Les avions lâchaient toujours leurs bombes autour de nous. Une fois déshabillé, mon ami Freddie, toujours à mes côtés me suggéra d'essayer de glisser le long des cordes qui pendaient du bossoir du canot de sauvetage. Je serrais la corde avec mes bras et mes jambes. Ce cordage glissa dans mes mains, ma jambe droite fut brûlée par la corde, depuis l'aine jusqu'à la cheville. Je me suis retrouvé dans un canot dont le fond brûlait, je me suis échappé aussi vite que j'ai pu. Je réussissais à attraper un havresac flottant qui avait roulé sur le pont. Nous étions toujours bombardés. J'ai passé ce gros havresac sous mon bras gauche et j'ai barboté dans l'eau espérant être un chef de nage. Je devais m'éloigner du Lancastria avant qu'il ne coule et que je sois emporté avec lui. Par-dessus mon épaule, je vis que le Lancastria était tellement recouvert d'hommes paniqués et rampant que le navire était invisible. L'hélice du navire, immobile et grotesque, surplombait l'eau et puis doucement, les pales commençaient à plonger. Une cinquantaine d'hommes environ, accrochés à l'hélice chantaient "il y aura toujours une Angleterre".

 

Mon havresac se dérocha de moi. Affolé, je regardais rapidement, s'il y avait d'autre chose à saisir. Dans un geste désespéré, je me suis à nouveau accroché au havresac. Je coulais, l'eau était chaude, épaisse comme une soupe. Je réalisais que mon havresac ne flottait plus. Je devais le quitter, mon corps s'éleva vers la surface. Maintenant le Lancastria avait coulé. Soudain mon bras heurtait un objet flottant. C'était un aviron, perdu par un des canots de sauvetage. Assez grand pour me supporter sans difficultés. Par peur, je me mis à prier de toutes mes forces. La mer devenait de plus en plus noire, les hommes sur l'eau en étaient noircis. J'entendais de halètements de ceux qui étaient dans la zone où le navire avait sombré. Je savais que ce mazout, épais et noir m'atteindrait. Plusieurs milliers d'hommes flottaient autour de moi. Je me sentais faible et abandonné. Je vis non loin, un homme, "camarade, je ne peux plus nager" me disait-il. Je lui criais de saisir l'autre extrémité de l'aviron. L'épaisse couche de mazout parraîssait aussi lourde que du goudron et aussi épaisse et glissante que de la mélasse.

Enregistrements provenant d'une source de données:
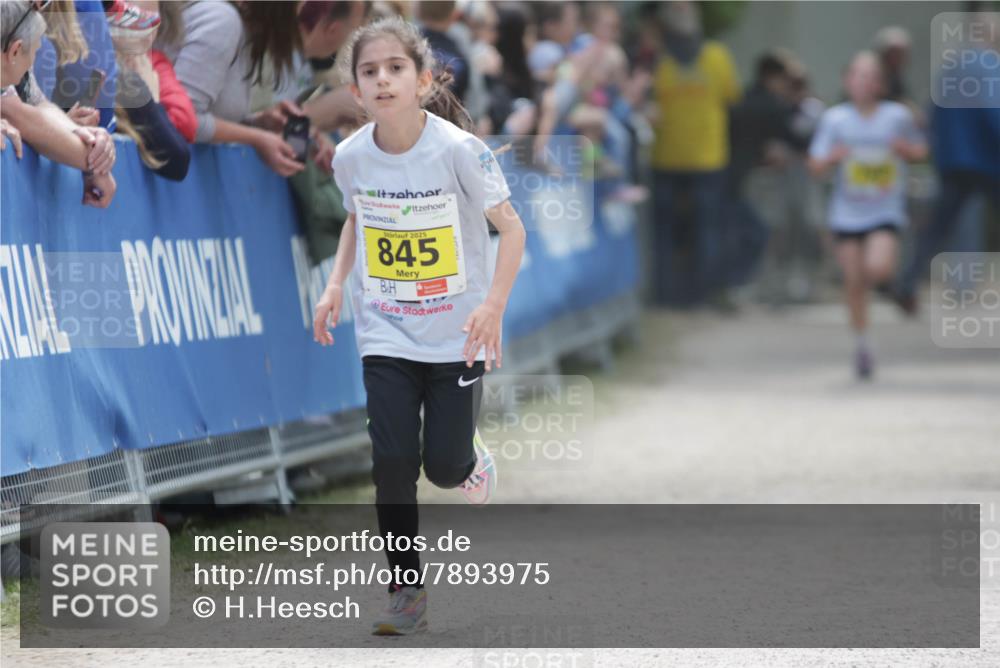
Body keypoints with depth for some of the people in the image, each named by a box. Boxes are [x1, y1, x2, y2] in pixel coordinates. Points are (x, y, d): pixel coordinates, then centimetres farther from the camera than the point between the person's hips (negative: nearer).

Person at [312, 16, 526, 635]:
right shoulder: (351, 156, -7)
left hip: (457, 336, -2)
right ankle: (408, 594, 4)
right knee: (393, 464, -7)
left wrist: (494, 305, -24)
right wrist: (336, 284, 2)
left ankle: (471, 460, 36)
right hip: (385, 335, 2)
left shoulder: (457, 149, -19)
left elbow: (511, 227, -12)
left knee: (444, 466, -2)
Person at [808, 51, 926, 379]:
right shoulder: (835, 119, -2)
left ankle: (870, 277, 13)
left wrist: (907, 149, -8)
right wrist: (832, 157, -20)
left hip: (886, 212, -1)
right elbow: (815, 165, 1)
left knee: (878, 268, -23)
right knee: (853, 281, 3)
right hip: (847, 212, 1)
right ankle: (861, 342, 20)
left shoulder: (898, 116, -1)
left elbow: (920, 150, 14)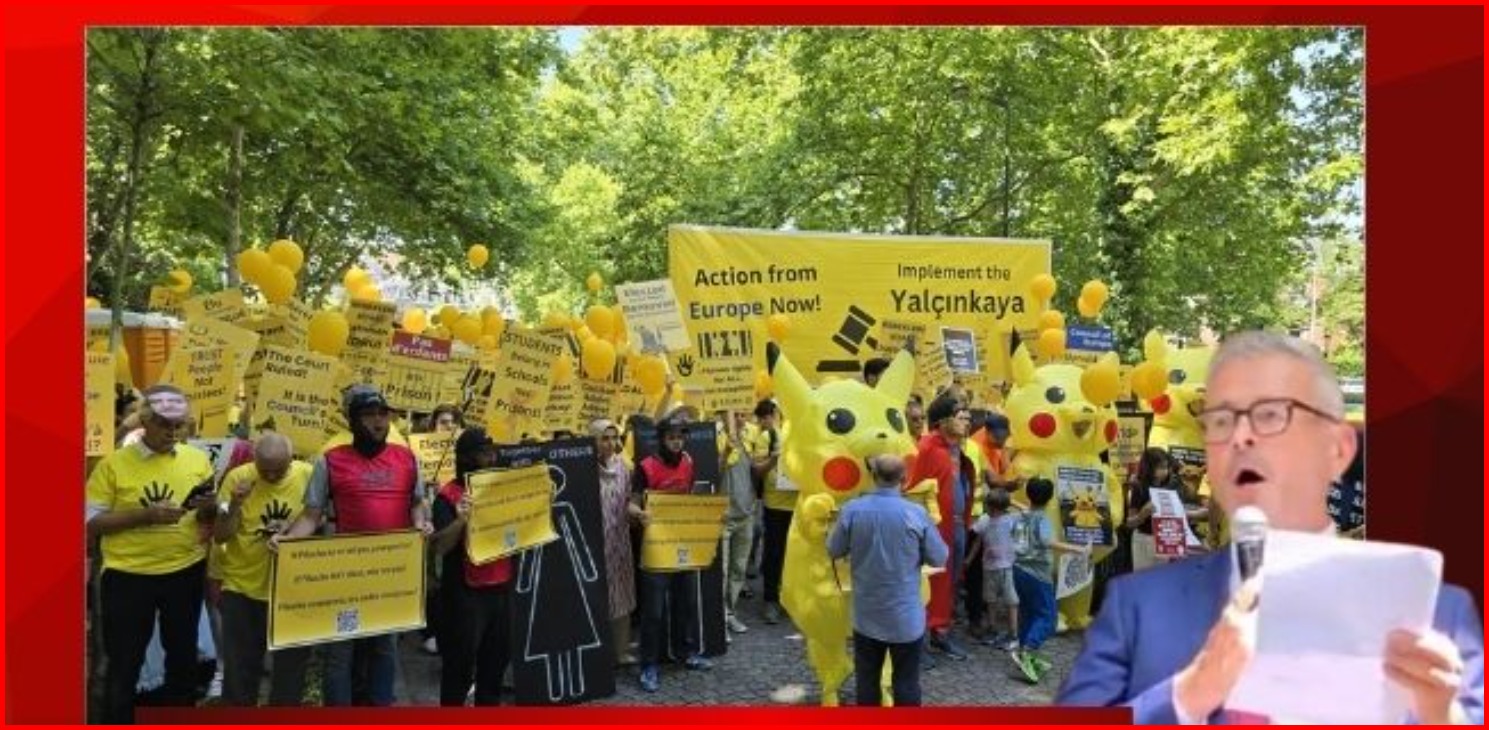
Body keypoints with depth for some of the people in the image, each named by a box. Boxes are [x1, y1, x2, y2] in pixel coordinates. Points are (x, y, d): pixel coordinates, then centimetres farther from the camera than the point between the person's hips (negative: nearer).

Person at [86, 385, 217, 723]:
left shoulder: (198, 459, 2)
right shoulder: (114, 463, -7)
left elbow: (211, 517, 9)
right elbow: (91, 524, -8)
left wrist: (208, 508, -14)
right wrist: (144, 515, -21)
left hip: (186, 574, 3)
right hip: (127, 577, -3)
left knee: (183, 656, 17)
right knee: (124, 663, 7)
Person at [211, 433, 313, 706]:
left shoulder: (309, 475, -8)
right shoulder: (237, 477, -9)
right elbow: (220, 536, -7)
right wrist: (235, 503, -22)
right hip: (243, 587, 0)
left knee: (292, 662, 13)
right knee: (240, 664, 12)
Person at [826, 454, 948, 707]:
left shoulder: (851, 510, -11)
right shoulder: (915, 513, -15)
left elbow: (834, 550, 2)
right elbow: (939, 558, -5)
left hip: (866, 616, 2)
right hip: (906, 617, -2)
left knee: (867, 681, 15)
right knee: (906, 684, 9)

Travail demandé: Reformulez sous forme de liste le paragraphe de l'extrait qui commence par « Les avions lâchaient toujours leurs bombes », en conservant ses faits principaux.

Réponse à la consigne:
- Les avions continuaient de bombarder les alentours.
- Une fois déshabillé, sur le conseil de mon ami Freddie, j'ai tenté de descendre le long des cordes pendant du bossoir du canot de sauvetage.
- La corde a glissé et m'a brûlé la jambe droite, de l'aine à la cheville.
- Arrivé dans un canot dont le fond brûlait, je m'en suis échappé au plus vite.
- J'ai saisi un havresac flottant, je l'ai calé sous mon bras gauche et j'ai nagé pour m'éloigner du Lancastria avant qu'il ne m'entraîne en coulant.
- Le navire était si couvert d'hommes paniqués qu'on ne le voyait plus.
- L'hélice, immobile au-dessus de l'eau, a commencé à plonger, tandis qu'une cinquantaine d'hommes qui s'y accrochaient chantaient « il y aura toujours une Angleterre ».